* [Your assignment]: Before printing, remove every picture; then print the lines below exactly, from the first line through the line containing "X1724Y142D01*".
Record excerpts section start
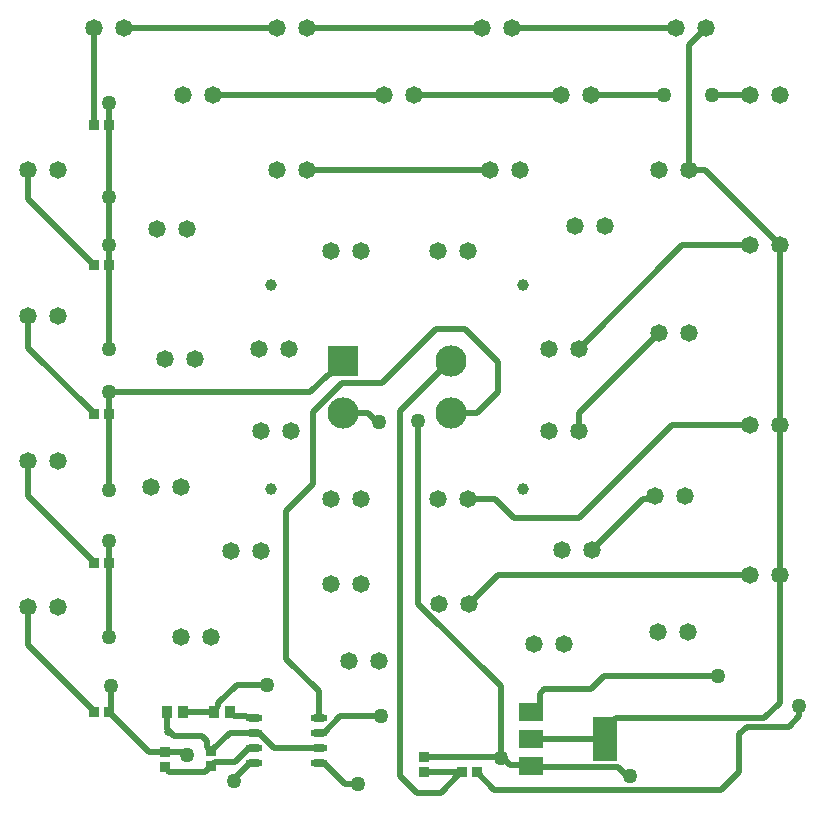
<source format=gtl>
%FSLAX23Y23*%
%MOIN*%
%SFA1B1*%

%IPPOS*%
%ADD15R,0.035430X0.039370*%
%ADD16R,0.037400X0.033470*%
%ADD17R,0.033470X0.037400*%
%ADD18R,0.078740X0.149610*%
%ADD19R,0.078740X0.059060*%
%ADD20O,0.057090X0.023620*%
%ADD32C,0.020000*%
%ADD33C,0.058270*%
%ADD34C,0.039370*%
%ADD35C,0.103940*%
%ADD36R,0.103940X0.103940*%
%ADD37C,0.050000*%
%LNpcb1-1*%
%LPD*%
G54D15*
X613Y295D03*
X666D03*
X821D03*
X768D03*
G54D16*
X1470Y94D03*
Y145D03*
X760Y165D03*
Y114D03*
X605Y109D03*
Y160D03*
G54D17*
X1645Y95D03*
X1594D03*
X420Y295D03*
X369D03*
X420Y791D03*
X369D03*
X420Y1287D03*
X369D03*
X420Y1783D03*
X369D03*
X420Y2250D03*
X369D03*
G54D18*
X2073Y205D03*
G54D19*
X1825Y114D03*
Y205D03*
Y295D03*
G54D20*
X902Y275D03*
Y225D03*
Y175D03*
Y125D03*
X1117Y275D03*
Y225D03*
Y175D03*
Y125D03*
G54D32*
X369Y2574D02*
X370Y2575D01*
X369Y2250D02*
X369Y2250D01*
Y2574*
X2145Y75D02*
Y81D01*
X1450Y655D02*
Y1251D01*
X1723Y143D02*
X1724Y142D01*
Y141D02*
Y381D01*
X1450Y655D02*
X1724Y381D01*
Y141D02*
X1732D01*
X1755Y118*
X1814*
X1471Y143D02*
X1723D01*
X1470Y145D02*
X1471Y143D01*
X770Y290D02*
Y298D01*
X1080Y2100D02*
X1690D01*
X1829Y290D02*
X1854Y315D01*
X1820Y290D02*
X1829D01*
X1854Y315D02*
Y354D01*
X1870Y370*
X2025*
X2070Y415*
X2450*
X2720Y280D02*
Y300D01*
X2684Y244D02*
X2720Y280D01*
X2544Y244D02*
X2684D01*
X2520Y220D02*
X2544Y244D01*
X2520Y95D02*
Y220D01*
X2460Y35D02*
X2520Y95D01*
X1703Y35D02*
X2460D01*
X1645Y93D02*
X1703Y35D01*
X1645Y93D02*
Y95D01*
X1311Y1260D02*
X1320D01*
X1281Y1290D02*
X1311Y1260D01*
X1210Y1290D02*
X1281D01*
X1205Y1285D02*
X1210Y1290D01*
X1100Y1055D02*
Y1293D01*
X1196Y1390*
X1330*
X1010Y965D02*
X1100Y1055D01*
X1446Y1255D02*
X1450Y1251D01*
X1445Y1255D02*
X1446D01*
X1189Y280D02*
X1325D01*
X1134Y225D02*
X1189Y280D01*
X1125Y225D02*
X1134D01*
X845Y385D02*
X945D01*
X783Y322D02*
X845Y385D01*
X783Y312D02*
Y322D01*
X770Y298D02*
X783Y312D01*
X1204Y55D02*
X1240D01*
X1134Y125D02*
X1204Y55D01*
X1117Y125D02*
X1134D01*
X1560Y1295D02*
X1564Y1290D01*
X1010Y470D02*
Y965D01*
X1645Y1290D02*
X1715Y1360D01*
X1564Y1290D02*
X1645D01*
X1715Y1360D02*
Y1460D01*
X1605Y1570D02*
X1715Y1460D01*
X1510Y1570D02*
X1605D01*
X1330Y1390D02*
X1510Y1570D01*
X1010Y470D02*
X1117Y362D01*
Y275D02*
Y362D01*
X1550Y1458D02*
Y1470D01*
X1390Y80D02*
Y1298D01*
X1550Y1458*
X1390Y80D02*
X1445Y25D01*
X1524*
X1585Y86*
X1587*
X1594Y93*
Y95*
X887Y270D02*
X900D01*
X876Y280D02*
X887Y270D01*
X834Y280D02*
X876D01*
X821Y293D02*
X834Y280D01*
X821Y293D02*
Y295D01*
X763Y166D02*
X821Y225D01*
X761Y165D02*
X763Y166D01*
X760Y165D02*
X761D01*
X753Y170D02*
X760D01*
X730Y215D02*
X746Y198D01*
Y177D02*
Y198D01*
Y177D02*
X753Y170D01*
X635Y215D02*
X730D01*
X613Y236D02*
X635Y215D01*
X613Y236D02*
Y295D01*
X763Y166D02*
X765Y165D01*
X613Y226D02*
X615Y225D01*
X740Y95D02*
X760Y115D01*
X619Y95D02*
X740D01*
X605Y109D02*
X619Y95D01*
X902Y225D02*
X919D01*
X969Y175D02*
X1115D01*
X919Y225D02*
X969Y175D01*
X902Y125D02*
X905D01*
X889D02*
X902D01*
X835Y65D02*
Y70D01*
X889Y125*
X664Y160D02*
X680Y145D01*
X553Y160D02*
X605D01*
Y160D02*
X664D01*
X771Y126D02*
X837D01*
X760Y114D02*
X771Y126D01*
X902Y175D02*
X905D01*
X885D02*
X902D01*
X837Y126D02*
X885Y175D01*
X762Y167D02*
X763Y166D01*
X821Y225D02*
X902D01*
X666Y295D02*
X768D01*
X420Y293D02*
X553Y160D01*
X420Y293D02*
Y295D01*
X2545Y1250D02*
X2550Y1255D01*
X1986Y940D02*
X2296Y1250D01*
X1770Y940D02*
X1986D01*
X1705Y1005D02*
X1770Y940D01*
X420Y2245D02*
Y2325D01*
X2116Y110D02*
X2145Y81D01*
X1829Y110D02*
X2116D01*
X1825Y114D02*
X1829Y110D01*
X1615Y1005D02*
X1705D01*
X420Y1505D02*
Y1845D01*
X420Y2010D02*
Y2250D01*
X420Y1845D02*
X425Y1850D01*
X420Y2010D02*
Y2015D01*
Y1850D02*
Y2010D01*
Y1360D02*
X1090D01*
X1148Y1418*
X1151*
X1195Y1462*
Y1465*
X1589Y94D02*
X1590Y95D01*
X1470Y94D02*
X1589D01*
X1715Y750D02*
X2550D01*
X1620Y655D02*
X1715Y750D01*
X420Y2010D02*
X420Y2010D01*
X420Y1850D02*
X420Y1849D01*
X420Y1350D02*
X420Y1349D01*
Y1287D02*
Y1349D01*
X420Y1035D02*
Y1285D01*
Y865D02*
X420Y864D01*
Y791D02*
Y864D01*
X420Y545D02*
Y790D01*
X425Y299D02*
Y380D01*
X420Y295D02*
X425Y299D01*
X145Y645D02*
X150Y640D01*
Y516D02*
Y640D01*
Y516D02*
X369Y296D01*
Y295D02*
Y296D01*
X150Y1130D02*
Y1135D01*
Y1012D02*
Y1130D01*
Y1012D02*
X369Y793D01*
Y791D02*
Y793D01*
X150Y1615D02*
Y1620D01*
Y1508D02*
Y1615D01*
Y1508D02*
X369Y1289D01*
Y1287D02*
Y1289D01*
X145Y2105D02*
X150Y2100D01*
Y2005D02*
Y2100D01*
Y2005D02*
X369Y1785D01*
Y1783D02*
Y1785D01*
X2225Y1005D02*
X2240Y1020D01*
X2200Y1005D02*
X2225D01*
X2030Y835D02*
X2200Y1005D01*
X2296Y1250D02*
X2545D01*
X2253Y1557D02*
X2255Y1559D01*
X1985Y1289D02*
X2253Y1557D01*
X1985Y1230D02*
Y1289D01*
X2255Y1559D02*
Y1565D01*
X2545Y1850D02*
X2555Y1860D01*
X1985Y1505D02*
X2330Y1850D01*
X2545*
X2025Y2350D02*
X2270D01*
X2435D02*
X2555D01*
X1825Y205D02*
X2073D01*
X2603Y274D02*
X2655Y325D01*
X2107Y274D02*
X2603D01*
X2075Y242D02*
X2107Y274D01*
X2075Y215D02*
Y242D01*
X2655Y325D02*
Y750D01*
X2353Y2111D02*
X2365Y2100D01*
X2350Y2115D02*
X2353Y2111D01*
Y2100D02*
Y2111D01*
Y2518*
X2410Y2575*
Y2585*
X2365Y2100D02*
X2405D01*
X2655Y1850*
Y1245D02*
X2660Y1250D01*
X2655D02*
Y1850D01*
Y750D02*
Y1245D01*
X1925Y2350D02*
X1930D01*
X1435D02*
X1925D01*
X1325D02*
X1330Y2355D01*
X765Y2350D02*
X1325D01*
X1763Y2575D02*
X2310D01*
X1660D02*
X1665Y2580D01*
X1080Y2575D02*
X1660D01*
X980D02*
X985D01*
X470D02*
X980D01*
G54D33*
X1157Y1830D03*
X1257D03*
X2310Y2575D03*
X2410D03*
X1663D03*
X1763D03*
X980D03*
X1080D03*
X1885Y1505D03*
X1985D03*
X1885Y1230D03*
X1985D03*
X1157Y720D03*
X1257D03*
X1220Y465D03*
X1320D03*
X925Y1230D03*
X1025D03*
X920Y1505D03*
X1020D03*
X765Y2350D03*
X665D03*
X470Y2575D03*
X370D03*
X2025Y2350D03*
X1925D03*
X2655D03*
X2555D03*
X1435D03*
X1335D03*
X2071Y1915D03*
X1971D03*
X1615Y1830D03*
X1515D03*
X680Y1905D03*
X580D03*
X2353Y2100D03*
X2253D03*
X1790D03*
X1690D03*
X1080D03*
X980D03*
X250D03*
X150D03*
X2353Y1557D03*
X2253D03*
X705Y1470D03*
X605D03*
X2655Y1850D03*
X2555D03*
X250Y1615D03*
X150D03*
X2340Y1015D03*
X2240D03*
X2030Y835D03*
X1930D03*
X925Y830D03*
X825D03*
X660Y1045D03*
X560D03*
X2655Y1250D03*
X2555D03*
X1615Y1005D03*
X1515D03*
X1257D03*
X1157D03*
X250Y1130D03*
X150D03*
X2350Y560D03*
X2250D03*
X1935Y520D03*
X1835D03*
X760Y545D03*
X660D03*
X2655Y750D03*
X2555D03*
X1620Y655D03*
X1520D03*
X250Y645D03*
X150D03*
G54D34*
X1798Y1037D03*
X957D03*
Y1718D03*
X1798D03*
G54D35*
X1198Y1290D03*
X1557D03*
Y1465D03*
G54D36*
X1198Y1465D03*
G54D37*
X1724Y141D03*
X2450Y415D03*
X2720Y315D03*
X1320Y1260D03*
X1450Y1265D03*
X1325Y280D03*
X945Y385D03*
X1250Y55D03*
X835Y65D03*
X680Y150D03*
X420Y2325D03*
X2155Y80D03*
X420Y2010D03*
Y1850D03*
Y1505D03*
Y1360D03*
Y1035D03*
Y865D03*
Y545D03*
X425Y380D03*
X2430Y2350D03*
X2270D03*
M02*
</source>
Record excerpts section end
* [Finished task]:
<source format=gtl>
%FSLAX23Y23*%
%MOIN*%
%SFA1B1*%

%IPPOS*%
%ADD15R,0.035430X0.039370*%
%ADD16R,0.037400X0.033470*%
%ADD17R,0.033470X0.037400*%
%ADD18R,0.078740X0.149610*%
%ADD19R,0.078740X0.059060*%
%ADD20O,0.057090X0.023620*%
%ADD32C,0.020000*%
%ADD33C,0.058270*%
%ADD34C,0.039370*%
%ADD35C,0.103940*%
%ADD36R,0.103940X0.103940*%
%ADD37C,0.050000*%
%LNpcb1-1*%
%LPD*%
G54D15*
X613Y295D03*
X666D03*
X821D03*
X768D03*
G54D16*
X1470Y94D03*
Y145D03*
X760Y165D03*
Y114D03*
X605Y109D03*
Y160D03*
G54D17*
X1645Y95D03*
X1594D03*
X420Y295D03*
X369D03*
X420Y791D03*
X369D03*
X420Y1287D03*
X369D03*
X420Y1783D03*
X369D03*
X420Y2250D03*
X369D03*
G54D18*
X2073Y205D03*
G54D19*
X1825Y114D03*
Y205D03*
Y295D03*
G54D20*
X902Y275D03*
Y225D03*
Y175D03*
Y125D03*
X1117Y275D03*
Y225D03*
Y175D03*
Y125D03*
G54D32*
X369Y2574D02*
X370Y2575D01*
X369Y2250D02*
X369Y2250D01*
Y2574*
X2145Y75D02*
Y81D01*
X1450Y655D02*
Y1251D01*
X1723Y143D02*
X1724Y142D01*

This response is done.